• EXERCISE INSTRUCTIONS:
Find the lines below holding the word "cereal" and copy each of them.

****

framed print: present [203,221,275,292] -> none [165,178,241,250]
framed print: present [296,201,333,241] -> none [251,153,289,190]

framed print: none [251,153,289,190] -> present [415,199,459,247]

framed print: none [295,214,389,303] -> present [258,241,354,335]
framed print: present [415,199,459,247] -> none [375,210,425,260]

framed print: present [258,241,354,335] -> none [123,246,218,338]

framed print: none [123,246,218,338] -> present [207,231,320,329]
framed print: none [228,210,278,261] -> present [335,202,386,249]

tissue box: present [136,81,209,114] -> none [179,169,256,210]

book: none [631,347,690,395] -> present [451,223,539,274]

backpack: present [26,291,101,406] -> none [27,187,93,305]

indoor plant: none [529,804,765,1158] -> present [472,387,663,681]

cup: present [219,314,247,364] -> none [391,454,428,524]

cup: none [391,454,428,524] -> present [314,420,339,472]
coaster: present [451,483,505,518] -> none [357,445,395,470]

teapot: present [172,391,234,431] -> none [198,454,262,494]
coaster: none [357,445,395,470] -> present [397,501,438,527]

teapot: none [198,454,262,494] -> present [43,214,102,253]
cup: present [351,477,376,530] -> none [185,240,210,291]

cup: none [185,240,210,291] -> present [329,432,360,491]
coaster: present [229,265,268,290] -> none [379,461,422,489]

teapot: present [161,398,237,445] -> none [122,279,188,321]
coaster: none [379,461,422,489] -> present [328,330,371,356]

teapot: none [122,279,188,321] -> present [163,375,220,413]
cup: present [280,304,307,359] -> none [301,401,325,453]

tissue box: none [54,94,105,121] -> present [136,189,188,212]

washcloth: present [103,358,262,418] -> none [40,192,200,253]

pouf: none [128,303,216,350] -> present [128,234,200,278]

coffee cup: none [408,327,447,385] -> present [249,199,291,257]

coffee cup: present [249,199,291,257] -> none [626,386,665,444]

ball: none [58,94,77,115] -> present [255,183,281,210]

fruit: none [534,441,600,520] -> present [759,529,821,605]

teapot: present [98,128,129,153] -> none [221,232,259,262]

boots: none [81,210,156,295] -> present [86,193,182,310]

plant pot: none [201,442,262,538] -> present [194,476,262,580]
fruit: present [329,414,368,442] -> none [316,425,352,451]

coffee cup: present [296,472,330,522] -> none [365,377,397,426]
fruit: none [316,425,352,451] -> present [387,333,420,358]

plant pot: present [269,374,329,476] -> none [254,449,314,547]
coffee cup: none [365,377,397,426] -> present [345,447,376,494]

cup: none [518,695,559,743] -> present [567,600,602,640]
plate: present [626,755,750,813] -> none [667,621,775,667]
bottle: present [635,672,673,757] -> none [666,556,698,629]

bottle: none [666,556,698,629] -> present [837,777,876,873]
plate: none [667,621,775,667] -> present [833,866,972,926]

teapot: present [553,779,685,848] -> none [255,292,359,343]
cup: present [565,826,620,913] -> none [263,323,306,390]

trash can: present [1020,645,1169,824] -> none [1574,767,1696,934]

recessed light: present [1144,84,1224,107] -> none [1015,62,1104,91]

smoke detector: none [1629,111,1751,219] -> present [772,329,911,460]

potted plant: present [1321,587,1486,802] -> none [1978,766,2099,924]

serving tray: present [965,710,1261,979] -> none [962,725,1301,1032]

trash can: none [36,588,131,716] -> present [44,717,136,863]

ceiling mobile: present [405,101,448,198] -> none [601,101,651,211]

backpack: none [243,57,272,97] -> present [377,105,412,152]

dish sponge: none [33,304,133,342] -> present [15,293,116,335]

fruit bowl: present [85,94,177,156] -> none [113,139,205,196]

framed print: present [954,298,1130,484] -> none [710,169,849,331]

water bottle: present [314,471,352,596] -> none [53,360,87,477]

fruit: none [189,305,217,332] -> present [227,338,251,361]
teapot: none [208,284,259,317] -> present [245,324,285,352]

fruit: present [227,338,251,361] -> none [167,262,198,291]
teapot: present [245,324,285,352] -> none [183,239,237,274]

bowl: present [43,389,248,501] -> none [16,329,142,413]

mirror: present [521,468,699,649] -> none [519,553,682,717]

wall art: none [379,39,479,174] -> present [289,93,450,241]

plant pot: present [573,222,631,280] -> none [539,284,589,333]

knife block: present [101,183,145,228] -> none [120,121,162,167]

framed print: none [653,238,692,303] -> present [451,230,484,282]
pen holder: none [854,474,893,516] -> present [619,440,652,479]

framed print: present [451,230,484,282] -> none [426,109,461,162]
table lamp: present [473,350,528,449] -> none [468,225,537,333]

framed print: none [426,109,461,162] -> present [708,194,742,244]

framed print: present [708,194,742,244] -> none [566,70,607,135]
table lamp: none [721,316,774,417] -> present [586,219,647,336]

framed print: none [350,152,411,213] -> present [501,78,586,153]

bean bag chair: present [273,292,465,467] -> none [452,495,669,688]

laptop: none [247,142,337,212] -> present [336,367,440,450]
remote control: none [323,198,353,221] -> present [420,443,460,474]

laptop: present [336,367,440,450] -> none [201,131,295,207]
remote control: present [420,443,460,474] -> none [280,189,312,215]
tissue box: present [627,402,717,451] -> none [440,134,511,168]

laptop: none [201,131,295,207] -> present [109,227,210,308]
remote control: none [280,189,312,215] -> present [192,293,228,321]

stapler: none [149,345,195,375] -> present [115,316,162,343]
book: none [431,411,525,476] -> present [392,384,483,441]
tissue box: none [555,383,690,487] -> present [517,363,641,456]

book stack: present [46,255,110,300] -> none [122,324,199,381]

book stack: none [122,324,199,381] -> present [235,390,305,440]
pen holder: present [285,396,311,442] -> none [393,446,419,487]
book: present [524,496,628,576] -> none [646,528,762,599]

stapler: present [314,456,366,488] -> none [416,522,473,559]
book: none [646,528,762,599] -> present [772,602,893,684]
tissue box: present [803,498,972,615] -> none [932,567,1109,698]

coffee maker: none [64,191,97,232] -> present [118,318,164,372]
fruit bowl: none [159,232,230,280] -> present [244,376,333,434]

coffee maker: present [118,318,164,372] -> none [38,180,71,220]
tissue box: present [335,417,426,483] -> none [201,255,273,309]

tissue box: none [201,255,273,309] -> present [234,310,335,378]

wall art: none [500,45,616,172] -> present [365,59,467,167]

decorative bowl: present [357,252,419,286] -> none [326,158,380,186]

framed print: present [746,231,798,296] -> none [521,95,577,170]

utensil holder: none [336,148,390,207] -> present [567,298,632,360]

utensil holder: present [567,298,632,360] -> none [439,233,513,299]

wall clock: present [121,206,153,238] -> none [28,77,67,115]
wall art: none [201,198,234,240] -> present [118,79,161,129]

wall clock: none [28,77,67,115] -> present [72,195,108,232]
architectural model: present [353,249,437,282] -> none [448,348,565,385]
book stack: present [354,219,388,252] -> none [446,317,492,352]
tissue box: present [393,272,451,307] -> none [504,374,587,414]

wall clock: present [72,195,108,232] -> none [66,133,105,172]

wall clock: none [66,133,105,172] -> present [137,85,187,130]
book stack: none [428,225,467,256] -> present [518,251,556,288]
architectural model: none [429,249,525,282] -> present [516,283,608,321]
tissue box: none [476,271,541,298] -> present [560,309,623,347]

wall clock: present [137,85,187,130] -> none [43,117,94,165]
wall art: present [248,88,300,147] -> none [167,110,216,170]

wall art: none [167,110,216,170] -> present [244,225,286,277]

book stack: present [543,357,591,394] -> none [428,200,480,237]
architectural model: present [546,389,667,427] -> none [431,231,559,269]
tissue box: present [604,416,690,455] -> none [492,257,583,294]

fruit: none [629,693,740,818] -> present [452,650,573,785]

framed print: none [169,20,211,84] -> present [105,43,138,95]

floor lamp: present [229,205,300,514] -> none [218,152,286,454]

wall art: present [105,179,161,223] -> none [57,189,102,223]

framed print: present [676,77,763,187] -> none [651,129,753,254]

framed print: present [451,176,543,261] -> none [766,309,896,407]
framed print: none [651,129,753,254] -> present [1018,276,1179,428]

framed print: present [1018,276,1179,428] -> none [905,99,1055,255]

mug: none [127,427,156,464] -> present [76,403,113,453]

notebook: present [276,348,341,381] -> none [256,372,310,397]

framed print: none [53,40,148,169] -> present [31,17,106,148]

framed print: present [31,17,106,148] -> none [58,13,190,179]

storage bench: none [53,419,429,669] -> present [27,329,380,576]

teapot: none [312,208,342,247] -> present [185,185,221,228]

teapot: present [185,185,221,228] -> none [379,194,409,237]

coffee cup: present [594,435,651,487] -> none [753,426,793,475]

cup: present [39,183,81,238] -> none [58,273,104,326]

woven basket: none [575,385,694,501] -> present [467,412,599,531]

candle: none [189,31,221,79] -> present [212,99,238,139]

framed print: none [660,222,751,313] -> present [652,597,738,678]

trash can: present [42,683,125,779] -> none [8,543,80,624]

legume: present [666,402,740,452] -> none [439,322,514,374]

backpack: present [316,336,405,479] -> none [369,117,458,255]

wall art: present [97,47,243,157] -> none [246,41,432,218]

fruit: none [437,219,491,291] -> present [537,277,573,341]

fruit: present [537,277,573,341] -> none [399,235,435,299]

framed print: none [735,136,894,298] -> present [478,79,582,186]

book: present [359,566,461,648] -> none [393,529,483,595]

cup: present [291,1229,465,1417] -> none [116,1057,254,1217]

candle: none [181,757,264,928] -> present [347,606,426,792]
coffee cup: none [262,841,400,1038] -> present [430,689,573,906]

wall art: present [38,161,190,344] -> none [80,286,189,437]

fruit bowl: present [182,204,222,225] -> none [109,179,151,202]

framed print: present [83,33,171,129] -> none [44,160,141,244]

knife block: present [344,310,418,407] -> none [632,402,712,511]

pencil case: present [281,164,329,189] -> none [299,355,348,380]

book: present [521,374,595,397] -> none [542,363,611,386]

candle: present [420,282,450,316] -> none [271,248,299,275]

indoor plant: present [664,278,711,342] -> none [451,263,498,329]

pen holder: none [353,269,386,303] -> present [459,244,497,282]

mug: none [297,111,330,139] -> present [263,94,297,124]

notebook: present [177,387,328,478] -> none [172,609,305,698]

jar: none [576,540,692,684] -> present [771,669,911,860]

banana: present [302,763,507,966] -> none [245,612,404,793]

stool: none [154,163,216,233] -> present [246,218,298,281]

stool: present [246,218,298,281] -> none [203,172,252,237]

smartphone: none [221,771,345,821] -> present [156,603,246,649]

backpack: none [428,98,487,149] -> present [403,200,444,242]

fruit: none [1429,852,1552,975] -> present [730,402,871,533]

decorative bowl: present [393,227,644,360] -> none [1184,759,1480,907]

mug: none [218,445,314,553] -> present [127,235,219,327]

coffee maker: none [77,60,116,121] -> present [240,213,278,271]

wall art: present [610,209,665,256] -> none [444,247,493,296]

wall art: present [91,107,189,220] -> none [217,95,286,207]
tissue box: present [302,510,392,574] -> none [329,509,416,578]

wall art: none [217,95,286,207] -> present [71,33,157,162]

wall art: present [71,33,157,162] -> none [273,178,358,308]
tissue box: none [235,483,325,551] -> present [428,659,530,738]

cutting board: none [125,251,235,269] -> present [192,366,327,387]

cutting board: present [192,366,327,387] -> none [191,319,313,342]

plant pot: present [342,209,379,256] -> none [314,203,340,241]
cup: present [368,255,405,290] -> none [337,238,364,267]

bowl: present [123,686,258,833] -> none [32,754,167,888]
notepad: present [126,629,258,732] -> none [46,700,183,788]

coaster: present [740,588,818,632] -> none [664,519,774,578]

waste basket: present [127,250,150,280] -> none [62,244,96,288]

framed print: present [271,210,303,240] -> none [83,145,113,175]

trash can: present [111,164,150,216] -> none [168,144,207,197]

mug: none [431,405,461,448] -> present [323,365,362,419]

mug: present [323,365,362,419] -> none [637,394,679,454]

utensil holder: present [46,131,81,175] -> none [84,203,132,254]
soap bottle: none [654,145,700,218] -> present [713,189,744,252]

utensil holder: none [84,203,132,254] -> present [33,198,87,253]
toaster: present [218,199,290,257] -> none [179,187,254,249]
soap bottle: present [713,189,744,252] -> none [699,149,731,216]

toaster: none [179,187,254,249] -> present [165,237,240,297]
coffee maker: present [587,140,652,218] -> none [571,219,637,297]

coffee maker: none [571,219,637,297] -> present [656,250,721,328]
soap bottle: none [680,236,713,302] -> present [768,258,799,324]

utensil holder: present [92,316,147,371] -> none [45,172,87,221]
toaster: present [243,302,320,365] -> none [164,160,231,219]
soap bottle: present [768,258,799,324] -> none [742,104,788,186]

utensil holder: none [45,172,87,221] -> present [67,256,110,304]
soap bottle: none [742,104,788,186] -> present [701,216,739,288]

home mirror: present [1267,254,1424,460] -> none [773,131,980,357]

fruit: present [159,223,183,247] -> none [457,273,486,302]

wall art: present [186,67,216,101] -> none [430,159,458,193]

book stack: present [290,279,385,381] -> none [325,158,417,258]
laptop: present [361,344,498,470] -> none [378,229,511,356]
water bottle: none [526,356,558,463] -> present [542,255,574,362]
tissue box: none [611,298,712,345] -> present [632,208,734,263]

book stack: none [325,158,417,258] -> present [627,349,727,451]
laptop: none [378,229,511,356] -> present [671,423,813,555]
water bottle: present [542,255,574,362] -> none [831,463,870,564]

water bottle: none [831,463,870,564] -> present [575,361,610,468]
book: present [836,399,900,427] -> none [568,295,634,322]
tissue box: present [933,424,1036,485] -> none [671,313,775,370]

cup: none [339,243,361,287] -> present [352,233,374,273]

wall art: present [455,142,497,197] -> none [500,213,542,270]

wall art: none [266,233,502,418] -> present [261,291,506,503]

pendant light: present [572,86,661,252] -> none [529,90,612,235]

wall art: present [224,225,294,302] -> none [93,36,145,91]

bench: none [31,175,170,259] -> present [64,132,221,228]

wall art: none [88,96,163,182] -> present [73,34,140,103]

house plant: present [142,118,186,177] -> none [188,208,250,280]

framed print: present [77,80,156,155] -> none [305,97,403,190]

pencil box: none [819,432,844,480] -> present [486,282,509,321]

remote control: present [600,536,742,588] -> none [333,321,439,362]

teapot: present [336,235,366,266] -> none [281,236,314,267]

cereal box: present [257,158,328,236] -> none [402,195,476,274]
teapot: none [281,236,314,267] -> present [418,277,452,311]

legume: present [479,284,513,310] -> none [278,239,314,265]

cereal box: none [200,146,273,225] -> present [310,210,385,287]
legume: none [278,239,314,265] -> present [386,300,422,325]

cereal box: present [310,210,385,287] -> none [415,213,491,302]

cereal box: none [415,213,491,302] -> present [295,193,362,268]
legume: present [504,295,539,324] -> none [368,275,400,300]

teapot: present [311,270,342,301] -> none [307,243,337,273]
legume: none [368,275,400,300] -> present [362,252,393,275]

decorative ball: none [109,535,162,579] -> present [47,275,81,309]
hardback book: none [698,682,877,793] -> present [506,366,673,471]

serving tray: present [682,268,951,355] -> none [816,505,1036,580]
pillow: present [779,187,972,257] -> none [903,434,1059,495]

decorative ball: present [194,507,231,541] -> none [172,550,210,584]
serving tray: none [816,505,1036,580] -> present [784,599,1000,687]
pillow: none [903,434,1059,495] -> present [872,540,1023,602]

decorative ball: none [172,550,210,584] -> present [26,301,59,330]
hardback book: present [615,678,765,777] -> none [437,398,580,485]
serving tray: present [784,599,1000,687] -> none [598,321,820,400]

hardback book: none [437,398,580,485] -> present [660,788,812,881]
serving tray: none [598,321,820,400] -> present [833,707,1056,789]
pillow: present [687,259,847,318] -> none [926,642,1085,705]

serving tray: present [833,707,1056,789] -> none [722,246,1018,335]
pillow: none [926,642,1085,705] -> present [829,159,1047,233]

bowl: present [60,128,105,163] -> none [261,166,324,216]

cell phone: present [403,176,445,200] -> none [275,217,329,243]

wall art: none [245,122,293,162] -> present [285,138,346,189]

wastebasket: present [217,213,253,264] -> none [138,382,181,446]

****

• REPLY:
cereal box: present [257,158,328,236] -> none [402,195,476,274]
cereal box: none [200,146,273,225] -> present [310,210,385,287]
cereal box: present [310,210,385,287] -> none [415,213,491,302]
cereal box: none [415,213,491,302] -> present [295,193,362,268]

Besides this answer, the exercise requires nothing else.